WORKING DATA:
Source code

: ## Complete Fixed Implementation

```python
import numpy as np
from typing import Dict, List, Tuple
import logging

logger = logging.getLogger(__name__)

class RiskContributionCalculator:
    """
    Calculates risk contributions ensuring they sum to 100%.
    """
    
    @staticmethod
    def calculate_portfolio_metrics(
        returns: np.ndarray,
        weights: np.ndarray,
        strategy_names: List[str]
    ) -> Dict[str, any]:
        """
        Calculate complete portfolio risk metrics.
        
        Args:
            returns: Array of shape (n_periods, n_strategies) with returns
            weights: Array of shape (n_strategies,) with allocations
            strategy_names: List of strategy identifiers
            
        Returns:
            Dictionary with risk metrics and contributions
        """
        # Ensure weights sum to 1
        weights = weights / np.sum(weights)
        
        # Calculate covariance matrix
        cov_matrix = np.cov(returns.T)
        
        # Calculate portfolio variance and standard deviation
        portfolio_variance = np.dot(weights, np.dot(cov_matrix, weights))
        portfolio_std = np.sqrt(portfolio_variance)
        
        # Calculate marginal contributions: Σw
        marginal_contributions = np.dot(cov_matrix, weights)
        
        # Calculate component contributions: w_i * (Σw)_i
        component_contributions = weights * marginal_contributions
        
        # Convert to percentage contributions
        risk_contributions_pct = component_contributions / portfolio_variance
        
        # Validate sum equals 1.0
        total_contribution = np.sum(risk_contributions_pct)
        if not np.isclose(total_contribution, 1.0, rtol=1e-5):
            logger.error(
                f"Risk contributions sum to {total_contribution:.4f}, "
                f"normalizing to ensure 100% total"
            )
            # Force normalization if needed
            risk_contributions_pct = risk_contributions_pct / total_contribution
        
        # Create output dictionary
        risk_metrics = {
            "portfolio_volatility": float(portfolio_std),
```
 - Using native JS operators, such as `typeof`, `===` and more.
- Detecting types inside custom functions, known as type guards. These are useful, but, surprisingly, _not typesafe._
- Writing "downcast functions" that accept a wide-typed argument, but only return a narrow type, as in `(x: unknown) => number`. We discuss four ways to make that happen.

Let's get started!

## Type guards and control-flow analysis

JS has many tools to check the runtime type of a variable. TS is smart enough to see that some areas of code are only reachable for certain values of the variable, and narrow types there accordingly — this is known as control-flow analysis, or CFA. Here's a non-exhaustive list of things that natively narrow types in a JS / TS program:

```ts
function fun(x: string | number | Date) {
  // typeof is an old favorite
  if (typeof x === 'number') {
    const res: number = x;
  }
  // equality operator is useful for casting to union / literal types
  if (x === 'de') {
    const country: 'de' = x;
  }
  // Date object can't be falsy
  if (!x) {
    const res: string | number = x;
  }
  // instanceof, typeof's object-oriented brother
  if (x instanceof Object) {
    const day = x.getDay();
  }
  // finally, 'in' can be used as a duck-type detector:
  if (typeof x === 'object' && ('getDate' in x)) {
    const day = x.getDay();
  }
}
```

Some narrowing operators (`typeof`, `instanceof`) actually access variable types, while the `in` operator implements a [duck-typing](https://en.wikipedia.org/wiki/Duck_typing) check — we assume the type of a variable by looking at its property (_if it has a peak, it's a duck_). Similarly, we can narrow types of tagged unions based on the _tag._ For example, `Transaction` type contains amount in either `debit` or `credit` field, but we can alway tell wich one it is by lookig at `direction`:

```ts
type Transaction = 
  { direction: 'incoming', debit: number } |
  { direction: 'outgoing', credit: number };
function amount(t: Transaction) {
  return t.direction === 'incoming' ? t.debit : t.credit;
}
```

EXERCISE PROMPT:
In the material, find each line with the word "import" and list it.

ANSWER SPACE:
import numpy as np
from typing import Dict, List, Tuple
import logging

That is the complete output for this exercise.